# Seiko 5 Sports Automatic



## 1878 (Oct 27, 2009)

Taken the plunge and ordered a Seiko 5 Sports Automatic 4R36A movement from creation watches, ive read the previous reports good and bad, but could not resist at the price, also tempted by a couple of premier kinetics but waiting to see how this goes first.


----------



## knightrider (Jan 1, 2011)

Pics?


----------



## 1878 (Oct 27, 2009)

knightrider said:


> Pics?


As soon as it arrives ill do my best to post some.


----------



## knightrider (Jan 1, 2011)

Please do. I love the 5's. I will have 3 soon!


----------



## 1878 (Oct 27, 2009)

Watch arrived today as promised 2 days from Singapore and no extra charges.

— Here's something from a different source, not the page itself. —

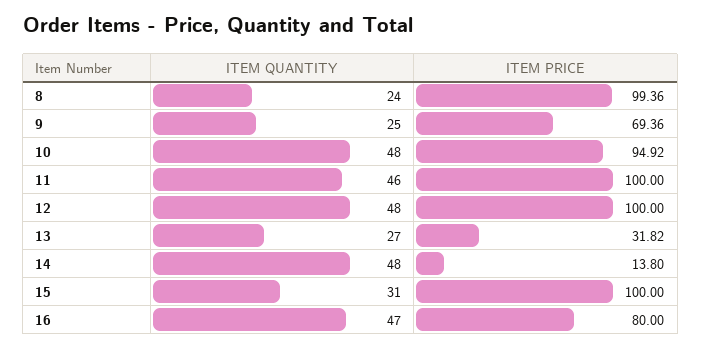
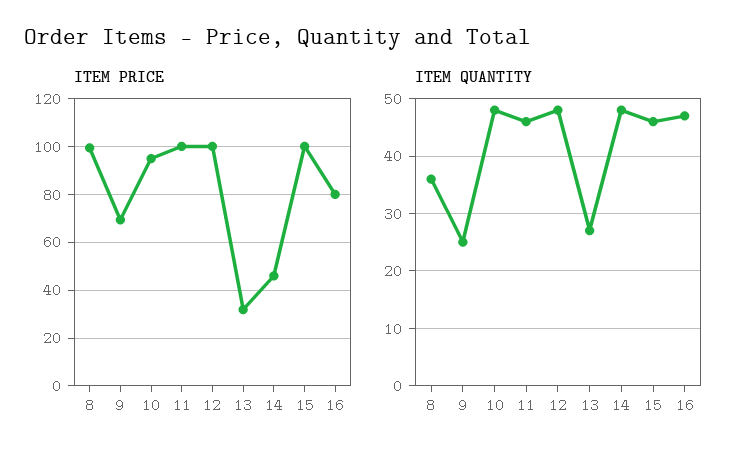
ITEM QUANTITY, 8: 24 -> 35
ITEM PRICE, 14: 13.8 -> 45
ITEM QUANTITY, 15: 31 -> 45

First thoughts are its ok in the flesh it would look better without the bezel, a couple of links will have to come out or 5 years in the gym, better not at my age id get a heart attack.

Checked the accuracy for curiosity, after fully winding it checked against a radio controlled watch I found it was losing about 3.5 seconds in 4 hours 10 minutes which is ive read within spec but not good. Still it might improve.

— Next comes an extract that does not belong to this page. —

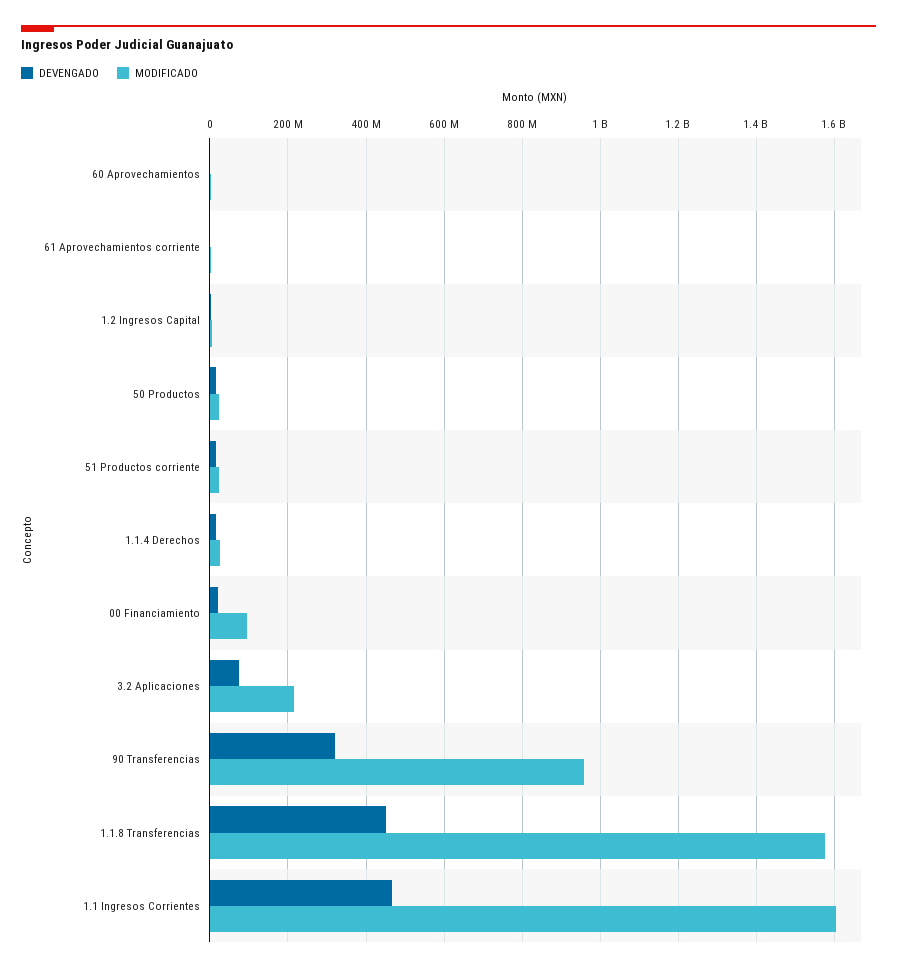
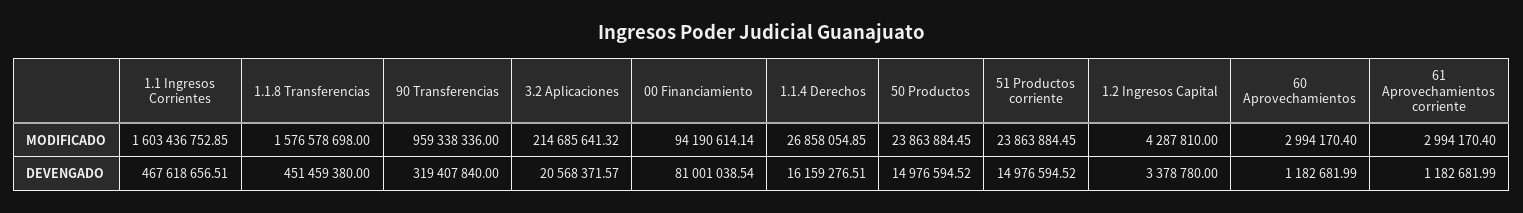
DEVENGADO, 00 Financiamiento: 20000000 -> 81001038.54
DEVENGADO, 3.2 Aplicaciones: 80000000 -> 20568371.57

Another thing ive noticed is the half plate on the rear of the watch with Seiko on it moves around is it supposed too.


----------



## IAmATeaf (Dec 4, 2011)

1878 said:


> Watch arrived today as promised 2 days from Singapore and no extra charges.
> 
> First thoughts are its ok in the flesh it would look better without the bezel, a couple of links will have to come out or 5 years in the gym, better not at my age id get a heart attack.
> 
> ...


It's an auto, manually winding it does nothing, so start fapping


----------



## 1878 (Oct 27, 2009)

IAmATeaf said:


> 1878 said:
> 
> 
> > Watch arrived today as promised 2 days from Singapore and no extra charges.
> ...


Yes its auto but has manual winding as well to start the watch when unwound, im also fapping like made lol.


----------



## knightrider (Jan 1, 2011)

Manual wind? Thought the 5's did not have winders.


----------



## 1878 (Oct 27, 2009)

knightrider said:


> Manual wind? Thought the 5's did not have winders.

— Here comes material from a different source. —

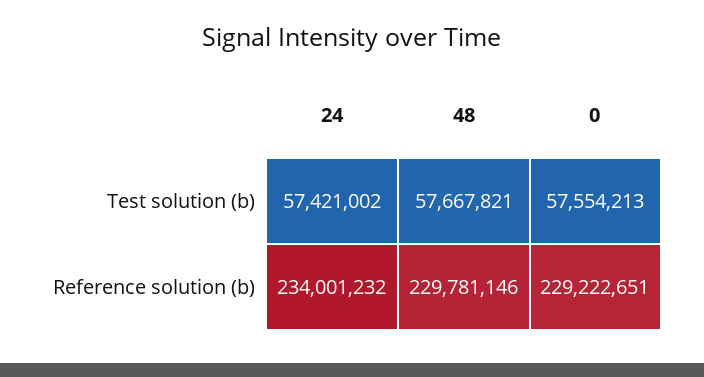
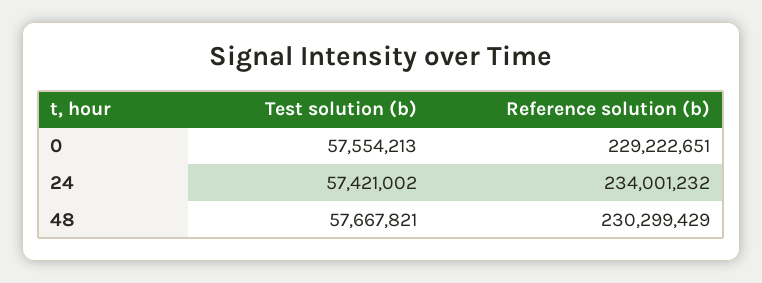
48, Reference solution (b): 229781146 -> 230299429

 Yes its a 5 sports, automatic with day date with a 4R36A movement and manual winding if e watch is unwound or during use which does not affect the movement.The model number SRP139K.

Update on accuracy its now 5 seconds slow after 9 hours so its improved.


----------



## IAmATeaf (Dec 4, 2011)

So it does, according to the spec, does it also hack?

At that price with an auto, hand winding and hacking movement that has to be a bargain, doesn't it?


----------



## 1878 (Oct 27, 2009)

IAmATeaf said:


> So it does, according to the spec, does it also hack?
> 
> At that price with an auto, hand winding and hacking movement that has to be a bargain, doesn't it?


Yes it hacks as well, i thought it was a bargain so bought it looking at their site yesterday it was sold out but now ive bought a Seiko solar chrono ssc019p1 blue dial red second hand and blue and red bezel bought for Â£158 with 5% off should have waited until today 8% off for black friday, put in an offer on an Omega but turned down counter offer to high for me, think ill stick to cheaper makes anyway the way i treat them id only ruin it.


----------



## Pjam (Oct 18, 2012)

I just bought this one. Few years old though. No doubt very different from yours. You'll notice the winder tucked away.


----------



## knightrider (Jan 1, 2011)

love these Seikos, incredible value


----------